Reading the Bible out of a sense of duty, shame or guilt is not going to work. It's not why we read the Bible.
Why read the Bible? Because it is the word of God and it is the most direct and clear way to know with certainty what God is saying to you today, right here, right now.
Can we trust the historical reliability of the Bible? If this is something you've asked, that's good. You may be surprised to find the wealth of evidence supporting it. A good starting point is reading The Case for Christ or watch the film it's based on by the same name. For more academic sources, check out the bibliography here.
How do we read the Bible? There are many plans out there. The easiest is to simply start reading the New Testament, beginning in the book of Matthew. Once you're done reading all the books that follow up to and including Revelation, do another pass or two of the New Testament before diving into the Old Testament.
The first time reading the Bible, you can read through it more quickly to get the basic facts, teachings, and ideas in your mind. Then read it more slowly (e.g. reading just a chapter or even part of a chapter each day multiple times in one sitting). Expect God to reveal things to you. Don't be afraid to get a pencil or ballpoint pen to write notes or underline passages in the margins. You'll be incredibly surprised not only with what you read but how it will begin to change your heart if you read the Bible to know and deepen your relationship with God.
After all, the Bible is God's love letters to you as your Father.
"Therefore, get rid of all moral filth and the evil that is so prevalent and humbly accept the word planted in you, which can save you. Do not merely listen to the word, and so deceive yourselves. Do what it says."
"For the word of God is alive and active. Sharper than any double-edged sword, it penetrates even to dividing soul and spirit, joints and marrow; it judges the thoughts and attitudes of the heart."
We need to talk about screens. They're a sleep killer and a gateway to temptation.
The National Sleep Foundation explains: "The blue light emitted by screens on cell phones, computers, tablets, and televisions restrain the production of melatonin, the hormone that controls your sleep/wake cycle or circadian rhythm. Reducing melatonin makes it harder to fall and stay asleep."
Their advice: "give yourself at least 30 minutes of gadget-free transition time before hitting the hay.

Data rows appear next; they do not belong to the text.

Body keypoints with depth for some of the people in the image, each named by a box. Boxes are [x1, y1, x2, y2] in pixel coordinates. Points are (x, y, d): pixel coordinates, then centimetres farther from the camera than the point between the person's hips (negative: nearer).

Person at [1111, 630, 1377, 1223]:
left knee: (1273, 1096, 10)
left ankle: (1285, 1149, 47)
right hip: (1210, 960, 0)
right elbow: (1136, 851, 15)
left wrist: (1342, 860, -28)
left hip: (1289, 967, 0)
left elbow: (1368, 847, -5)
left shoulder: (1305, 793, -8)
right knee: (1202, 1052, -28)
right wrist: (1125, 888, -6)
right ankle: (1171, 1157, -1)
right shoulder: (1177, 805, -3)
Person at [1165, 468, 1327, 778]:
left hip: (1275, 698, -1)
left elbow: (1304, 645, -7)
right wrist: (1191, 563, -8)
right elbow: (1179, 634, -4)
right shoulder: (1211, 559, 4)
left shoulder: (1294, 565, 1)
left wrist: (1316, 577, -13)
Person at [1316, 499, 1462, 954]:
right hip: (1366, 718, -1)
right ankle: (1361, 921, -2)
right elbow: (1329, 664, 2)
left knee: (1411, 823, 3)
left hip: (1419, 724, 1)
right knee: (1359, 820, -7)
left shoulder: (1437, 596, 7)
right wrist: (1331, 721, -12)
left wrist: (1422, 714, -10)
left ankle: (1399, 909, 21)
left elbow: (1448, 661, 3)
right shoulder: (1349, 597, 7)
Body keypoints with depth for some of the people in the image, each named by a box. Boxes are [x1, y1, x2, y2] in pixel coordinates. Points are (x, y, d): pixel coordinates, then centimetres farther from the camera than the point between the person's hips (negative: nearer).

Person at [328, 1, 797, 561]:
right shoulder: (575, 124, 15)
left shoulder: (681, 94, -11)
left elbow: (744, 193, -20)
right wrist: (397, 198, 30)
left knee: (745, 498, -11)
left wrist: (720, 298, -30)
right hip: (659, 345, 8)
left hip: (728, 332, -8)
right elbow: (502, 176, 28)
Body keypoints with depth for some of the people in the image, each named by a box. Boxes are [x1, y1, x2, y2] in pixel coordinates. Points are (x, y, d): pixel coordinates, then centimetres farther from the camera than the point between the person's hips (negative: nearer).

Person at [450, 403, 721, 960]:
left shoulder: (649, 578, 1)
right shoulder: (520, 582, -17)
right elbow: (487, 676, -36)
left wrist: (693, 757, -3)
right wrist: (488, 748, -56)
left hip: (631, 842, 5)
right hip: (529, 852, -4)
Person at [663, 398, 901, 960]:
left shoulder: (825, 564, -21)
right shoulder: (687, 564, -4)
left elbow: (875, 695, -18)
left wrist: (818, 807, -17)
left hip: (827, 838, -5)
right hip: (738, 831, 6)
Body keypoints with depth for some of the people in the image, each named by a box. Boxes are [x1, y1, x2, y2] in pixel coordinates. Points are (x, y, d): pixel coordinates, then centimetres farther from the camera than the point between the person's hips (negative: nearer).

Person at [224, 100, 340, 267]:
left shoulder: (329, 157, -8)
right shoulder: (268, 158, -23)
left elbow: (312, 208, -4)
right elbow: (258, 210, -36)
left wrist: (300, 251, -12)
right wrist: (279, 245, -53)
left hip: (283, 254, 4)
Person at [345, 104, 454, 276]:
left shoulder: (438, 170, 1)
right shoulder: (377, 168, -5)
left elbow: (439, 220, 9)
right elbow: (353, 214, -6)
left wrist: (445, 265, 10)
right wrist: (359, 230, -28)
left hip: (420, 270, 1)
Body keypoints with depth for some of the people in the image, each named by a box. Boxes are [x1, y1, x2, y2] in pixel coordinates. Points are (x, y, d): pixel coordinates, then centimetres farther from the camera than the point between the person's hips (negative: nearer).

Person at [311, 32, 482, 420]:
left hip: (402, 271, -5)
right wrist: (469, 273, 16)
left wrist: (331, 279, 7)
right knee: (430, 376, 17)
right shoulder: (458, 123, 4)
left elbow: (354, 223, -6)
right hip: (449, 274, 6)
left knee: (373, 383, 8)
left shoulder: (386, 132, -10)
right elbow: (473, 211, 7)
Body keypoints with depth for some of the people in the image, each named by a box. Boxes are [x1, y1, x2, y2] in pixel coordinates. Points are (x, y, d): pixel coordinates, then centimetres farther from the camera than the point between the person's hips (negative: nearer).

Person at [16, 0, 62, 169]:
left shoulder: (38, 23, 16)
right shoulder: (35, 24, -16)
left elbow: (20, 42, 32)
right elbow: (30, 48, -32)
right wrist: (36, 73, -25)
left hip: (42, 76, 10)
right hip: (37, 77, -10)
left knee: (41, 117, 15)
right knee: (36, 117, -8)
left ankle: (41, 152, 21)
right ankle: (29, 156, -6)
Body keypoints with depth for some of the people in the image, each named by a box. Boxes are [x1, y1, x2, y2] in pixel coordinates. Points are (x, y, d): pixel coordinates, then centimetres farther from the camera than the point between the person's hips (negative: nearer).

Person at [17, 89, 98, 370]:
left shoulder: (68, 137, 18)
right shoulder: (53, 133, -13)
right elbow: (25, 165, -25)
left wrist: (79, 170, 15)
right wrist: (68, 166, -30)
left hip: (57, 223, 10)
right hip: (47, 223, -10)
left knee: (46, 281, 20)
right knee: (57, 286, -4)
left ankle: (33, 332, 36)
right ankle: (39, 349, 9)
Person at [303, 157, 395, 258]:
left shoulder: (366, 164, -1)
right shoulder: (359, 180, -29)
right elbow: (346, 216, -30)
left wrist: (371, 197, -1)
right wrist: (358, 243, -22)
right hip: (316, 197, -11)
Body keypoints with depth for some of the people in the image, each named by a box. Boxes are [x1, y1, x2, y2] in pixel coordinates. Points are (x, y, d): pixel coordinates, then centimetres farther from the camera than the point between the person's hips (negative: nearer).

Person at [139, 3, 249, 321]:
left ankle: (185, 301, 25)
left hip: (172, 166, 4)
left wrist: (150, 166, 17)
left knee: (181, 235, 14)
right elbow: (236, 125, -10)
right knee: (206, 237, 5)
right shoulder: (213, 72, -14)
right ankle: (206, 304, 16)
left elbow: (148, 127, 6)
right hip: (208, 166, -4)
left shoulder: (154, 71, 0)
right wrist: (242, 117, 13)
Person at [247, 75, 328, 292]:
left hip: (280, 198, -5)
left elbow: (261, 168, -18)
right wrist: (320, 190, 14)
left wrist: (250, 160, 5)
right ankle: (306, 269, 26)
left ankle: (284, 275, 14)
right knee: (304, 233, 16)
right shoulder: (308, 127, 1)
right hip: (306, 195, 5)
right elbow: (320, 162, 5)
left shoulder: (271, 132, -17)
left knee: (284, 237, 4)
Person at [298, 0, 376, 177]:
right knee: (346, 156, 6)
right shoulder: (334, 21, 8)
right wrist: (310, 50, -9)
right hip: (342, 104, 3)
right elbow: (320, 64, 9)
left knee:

Even better: Make your bedroom a technology-free zone."
Instead of zoning out on your screens before bed, identify one or two other healthy things you can do to help you wind down in the final 30 minutes before bed (e.g. reading, stretching, talking with your wife if you're married, listening to relaxing worship music).
Make prayer the last thing you do before going to bed. Thank the Lord for what he's done for you that day and to keep you in his hand the next day.
Pray for the Lord to give you not just sleep, but rest whether you are sleeping or awake. The peace that comes from experiencing his presence and love in your heart.
"Come to me, all you who are weary and burdened, and I will give you rest."
Today, you've put in place the first building blocks of your Recovery Plan. The key is consistently doing these activities day after day, prioritizing them.
As we go through the next six weeks of Bootcamp, you will add to your plan and personalize it as you continue to grow in your recovery and walk with the Lord.
MY RECOVERY PLAN
(Version: [Today's Date])
Prayer, Meditation & Reading the Bible
2) DURING THE DAY
No screens 30 minutes before bed; set alarm to be up at least 1 hour before usual; get to bed at least 7 hours before I need to be up; Pray before going to sleep
[We suggest creating a Word document and cut and paste the above into it, making the changes you would like to make it your own - we will be adding to it as we move forward in Bootcamp]
"Plans are established by seeking advice;
so if you wage war, obtain guidance."
"...Whoever wants to be my disciple must deny themselves and take up their cross daily and follow me."